▸ Records from a data source

──────────

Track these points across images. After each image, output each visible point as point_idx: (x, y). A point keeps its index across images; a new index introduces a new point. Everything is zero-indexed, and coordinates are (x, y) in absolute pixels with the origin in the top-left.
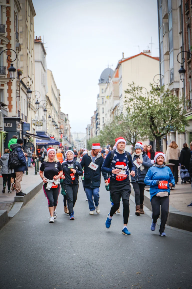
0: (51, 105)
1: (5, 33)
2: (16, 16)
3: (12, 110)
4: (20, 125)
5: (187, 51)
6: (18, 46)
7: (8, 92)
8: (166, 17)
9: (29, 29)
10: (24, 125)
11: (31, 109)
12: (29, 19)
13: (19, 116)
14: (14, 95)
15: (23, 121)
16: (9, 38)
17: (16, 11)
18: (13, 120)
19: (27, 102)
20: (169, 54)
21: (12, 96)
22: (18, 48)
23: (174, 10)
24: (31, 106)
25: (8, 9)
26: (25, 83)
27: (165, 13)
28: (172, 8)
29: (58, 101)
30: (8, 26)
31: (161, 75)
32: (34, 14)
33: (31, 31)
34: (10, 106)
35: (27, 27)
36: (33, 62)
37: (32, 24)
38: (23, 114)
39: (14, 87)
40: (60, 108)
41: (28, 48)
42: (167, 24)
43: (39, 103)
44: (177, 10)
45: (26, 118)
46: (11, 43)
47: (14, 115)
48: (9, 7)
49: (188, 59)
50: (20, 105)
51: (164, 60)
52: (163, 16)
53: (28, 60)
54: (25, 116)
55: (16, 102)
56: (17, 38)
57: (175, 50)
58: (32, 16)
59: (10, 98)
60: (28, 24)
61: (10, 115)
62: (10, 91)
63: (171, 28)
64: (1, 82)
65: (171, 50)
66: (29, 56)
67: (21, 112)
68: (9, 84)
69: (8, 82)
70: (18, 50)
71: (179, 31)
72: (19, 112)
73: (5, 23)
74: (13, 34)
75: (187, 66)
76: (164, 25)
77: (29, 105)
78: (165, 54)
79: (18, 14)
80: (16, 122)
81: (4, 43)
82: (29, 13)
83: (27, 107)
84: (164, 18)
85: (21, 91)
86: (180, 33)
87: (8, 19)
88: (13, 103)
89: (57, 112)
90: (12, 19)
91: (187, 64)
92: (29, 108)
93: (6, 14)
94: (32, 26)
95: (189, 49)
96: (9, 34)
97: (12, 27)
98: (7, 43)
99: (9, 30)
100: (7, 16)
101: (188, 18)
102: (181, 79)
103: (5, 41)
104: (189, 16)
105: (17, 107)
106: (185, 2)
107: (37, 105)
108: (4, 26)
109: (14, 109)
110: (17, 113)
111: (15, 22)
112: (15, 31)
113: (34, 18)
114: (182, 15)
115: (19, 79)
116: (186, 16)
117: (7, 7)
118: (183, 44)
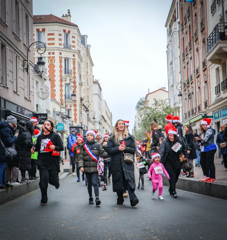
0: (105, 121)
1: (72, 74)
2: (80, 65)
3: (77, 121)
4: (83, 131)
5: (184, 83)
6: (81, 83)
7: (74, 111)
8: (171, 63)
9: (89, 73)
10: (85, 131)
11: (90, 122)
12: (89, 68)
13: (82, 125)
14: (78, 112)
15: (84, 129)
16: (75, 77)
17: (79, 61)
18: (77, 128)
19: (88, 118)
20: (173, 87)
21: (77, 113)
22: (81, 84)
23: (176, 58)
24: (90, 120)
25: (74, 60)
26: (85, 105)
27: (171, 62)
28: (175, 58)
29: (111, 120)
30: (74, 71)
31: (169, 99)
32: (92, 65)
33: (91, 75)
34: (76, 119)
35: (88, 72)
36: (92, 94)
37: (91, 71)
38: (84, 125)
39: (78, 108)
40: (112, 124)
41: (89, 85)
42: (172, 68)
43: (95, 118)
44: (178, 58)
45: (87, 127)
46: (76, 81)
47: (78, 125)
48: (75, 59)
49: (185, 88)
50: (82, 119)
51: (171, 90)
52: (170, 63)
53: (88, 92)
54: (86, 126)
55: (80, 117)
56: (80, 77)
57: (176, 83)
58: (91, 65)
59: (75, 115)
60: (89, 71)
61: (75, 125)
62: (75, 110)
63: (174, 70)
64: (70, 104)
65: (175, 84)
66: (89, 90)
67: (83, 124)
68: (75, 105)
69: (74, 105)
70: (81, 85)
71: (179, 71)
72: (81, 123)
73: (72, 69)
74: (77, 75)
75: (184, 93)
76: (170, 68)
77: (89, 120)
78: (171, 87)
79: (81, 64)
80: (79, 129)
81: (71, 80)
82: (89, 64)
83: (88, 121)
84: (170, 64)
85: (82, 110)
86: (180, 73)
87: (74, 66)
88: (78, 117)
89: (110, 126)
90: (76, 66)
91: (184, 91)
92: (89, 122)
93: (73, 63)
94: (91, 72)
95: (185, 81)
96: (74, 75)
97: (76, 71)
98: (74, 81)
99: (75, 73)
100: (73, 64)
101: (184, 63)
102: (179, 100)
103: (72, 80)
104: (184, 61)
105: (80, 120)
106: (183, 53)
107: (94, 119)
108: (72, 71)
109: (78, 121)
110: (80, 123)
111: (78, 68)
112: (78, 73)
113: (93, 67)
114: (181, 61)
115: (82, 103)
116: (183, 61)
117: (73, 59)
118: (181, 79)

──────────

▸ DIRECTIONS FOR THIS TASK
Copy the part of the listing that runs from its start through the line containing "43: (39, 103)", switching "top-left" to "upper-left" and changing nothing else. Omit the pictures from your answer.

▸ TASK OUTPUT
Track these points across images. After each image, output each visible point as point_idx: (x, y). A point keeps its index across images; a new index introduces a new point. Everything is zero-indexed, and coordinates are (x, y) in absolute pixels with the origin in the upper-left.
0: (51, 105)
1: (5, 33)
2: (16, 16)
3: (12, 110)
4: (20, 125)
5: (187, 51)
6: (18, 46)
7: (8, 92)
8: (166, 17)
9: (29, 29)
10: (24, 125)
11: (31, 109)
12: (29, 19)
13: (19, 116)
14: (14, 95)
15: (23, 121)
16: (9, 38)
17: (16, 11)
18: (13, 120)
19: (27, 102)
20: (169, 54)
21: (12, 96)
22: (18, 48)
23: (174, 10)
24: (31, 106)
25: (8, 9)
26: (25, 83)
27: (165, 13)
28: (172, 8)
29: (58, 101)
30: (8, 26)
31: (161, 75)
32: (34, 14)
33: (31, 31)
34: (10, 106)
35: (27, 27)
36: (33, 62)
37: (32, 24)
38: (23, 114)
39: (14, 87)
40: (60, 108)
41: (28, 48)
42: (167, 24)
43: (39, 103)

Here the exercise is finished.